Pour donner une idée du quotidien dans le quartier avant et depuis l'évacuation, des dizaines de photos et de vidéos sont postées chaque jour sur les réseaux sociaux. Ainsi, dès le 30 juin au soir, des images montraient des toxicomanes amassés devant les grilles du jardin d'Éole, à même le sol. Ont suivi des vidéos de bagarre entre "crackeux", des toxicomanes arrachant du mobilier urbain, d'autres ayant en main des armes par destination, des enfants jouant aux côtés de personnes alcoolisées ou droguées, une femme et son bébé enjambant un homme défoncé au sol pour rentrer chez eux.... 

"On s'était dit qu'en montrant tout ça, il y aurait une solution rapide, fusse-t-elle temporaire, indique Thomas, étudiant logé  rue Riquet le long du parc. Mais non. La maire de Paris est venue la semaine dernière, a fait sa promenade dans le parc, vu les chèvres. Elle n'a répondu à aucune question, et a laissé ces toxicomanes à l'abandon, promettant une solution éventuelle pour septembre. Mais d'ici là, il se passe quoi ! Ce qui se passe sous nos yeux est honteux". 

Marion, maman de trois enfants, est convaincue que si l'on transposait la situation sous les fenêtres de l'Hôtel de Ville, la réponse serait immédiate. "Avec des toxicomanes devant sa mairie, ou à côté de ses enfants, la maire de Paris aurait très vite trouvé un hébergement et des médecins pour ces gens. D'ailleurs, quand les tentes de migrants ont été installées là-bas, en 24 heures une solution a été trouvée. C'est trop facile de dire qu'on attend l'État. Pour d'autres choses, elle n'hésite pas à agir sans l'aide de l'État. La réalité, c'est que Stalingrad et Riquet, comme le jardin d'Éole, ça n'est pas sa priorité. Tout le monde le sait, elle est ailleurs, elle pense à la Présidentielle, pas à nous, un point c'est tout". 

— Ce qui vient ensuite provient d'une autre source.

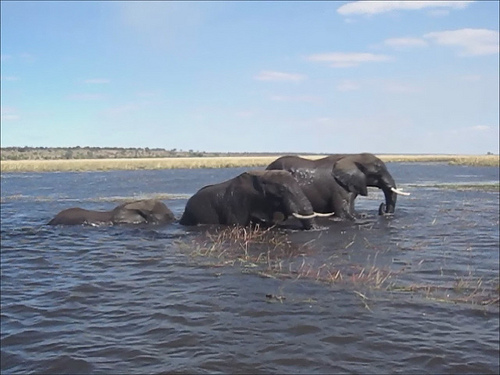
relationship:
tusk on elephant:
[283, 204, 338, 227] [194, 130, 419, 249]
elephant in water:
[182, 173, 335, 233] [1, 163, 500, 373]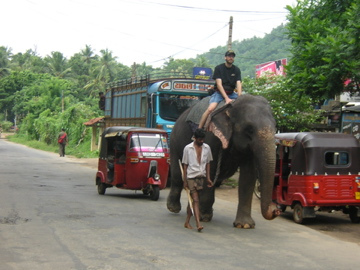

"Invitation au conseil de Paris"

Joint par LCI ce mardi, Frédéric Francelle, porte-parole du Collectif 19 Riverains des Jardins d'Éole, confirme que depuis une semaine, il n'y a eu aucune avancée. Aucune nouvelle réunion ou solution de proposer par les autorités. "Personne ne nous répond, ni la mairie de Paris, ni les mairies d'arrondissements, ni les adjoints à la sécurité des différents quartiers concernés", nous dit-il. 

Ce jour, il a reçu comme porte-parole une invitation à "assister" à 9 heures mercredi 7 juillet à un débat au conseil de Paris. "Plutôt qu'une réunion avec des échanges ils nous demandent d'assister à un débat et de la fermer. De qui se moque-t-on?" s'agace Frédéric Francelle. 

Ce dernier rappelle par ailleurs que Paris Plages doit débuter samedi prochain, notamment du côté du bassin de la Villette. "On imagine bien qu'on ne va pas laisser les crackeux qui ont trouvé refuge là-bas sur place au milieu des glaces et des bouées. On va nous les ramener autour d'Éole c'est sûr, redoute-t-il. On se doute bien qu'après sa sortie dans le quartier, Mme Hidalgo ne va pas venir sur les transats du 19e, mais il paraît qu'elle viendra au bal des pompiers le 13 juillet prochain. L'occasion peut-être pour certains de  lui dire quelques mots", lâche-t-il.